[Data in this exercise]:
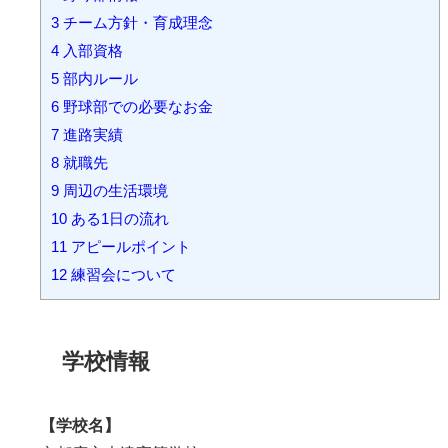
3
チーム方針・育成理念
4
入部資格
5
部内ルール
6
野球部での必要なお金
7
進路実績
8
就職先
9
周辺の生活環境
10
ある1日の流れ
11
アピールポイント
12
練習会について
学校情報
【学校名】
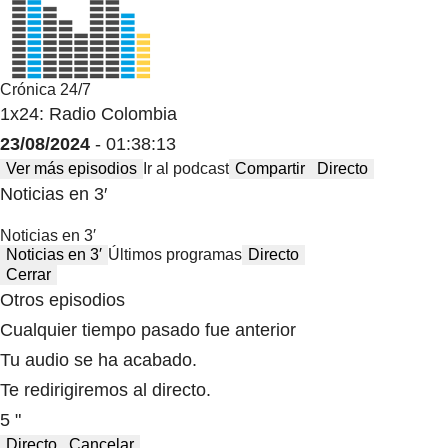
Crónica 24/7
1x24: Radio Colombia
23/08/2024
- 01:38:13
Ver más episodios
Ir al podcast
Compartir
Directo
Noticias en 3′
Noticias en 3′
Noticias en 3′
Últimos programas
Directo
Cerrar
Otros episodios
Cualquier tiempo pasado fue anterior
Tu audio se ha acabado.
Te redirigiremos al directo.
5 "
Directo
Cancelar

[Work order]:
Format the text lines of the data above as a single numbered list, omitting blank lines and leaving out the pictures.

[Result of this task]:
1. 3
2. チーム方針・育成理念
3. 4
4. 入部資格
5. 5
6. 部内ルール
7. 6
8. 野球部での必要なお金
9. 7
10. 進路実績
11. 8
12. 就職先
13. 9
14. 周辺の生活環境
15. 10
16. ある1日の流れ
17. 11
18. アピールポイント
19. 12
20. 練習会について
21. 学校情報
22. 【学校名】
23. Crónica 24/7
24. 1x24: Radio Colombia
25. 23/08/2024
26. - 01:38:13
27. Ver más episodios
28. Ir al podcast
29. Compartir
30. Directo
31. Noticias en 3′
32. Noticias en 3′
33. Noticias en 3′
34. Últimos programas
35. Directo
36. Cerrar
37. Otros episodios
38. Cualquier tiempo pasado fue anterior
39. Tu audio se ha acabado.
40. Te redirigiremos al directo.
41. 5 "
42. Directo
43. Cancelar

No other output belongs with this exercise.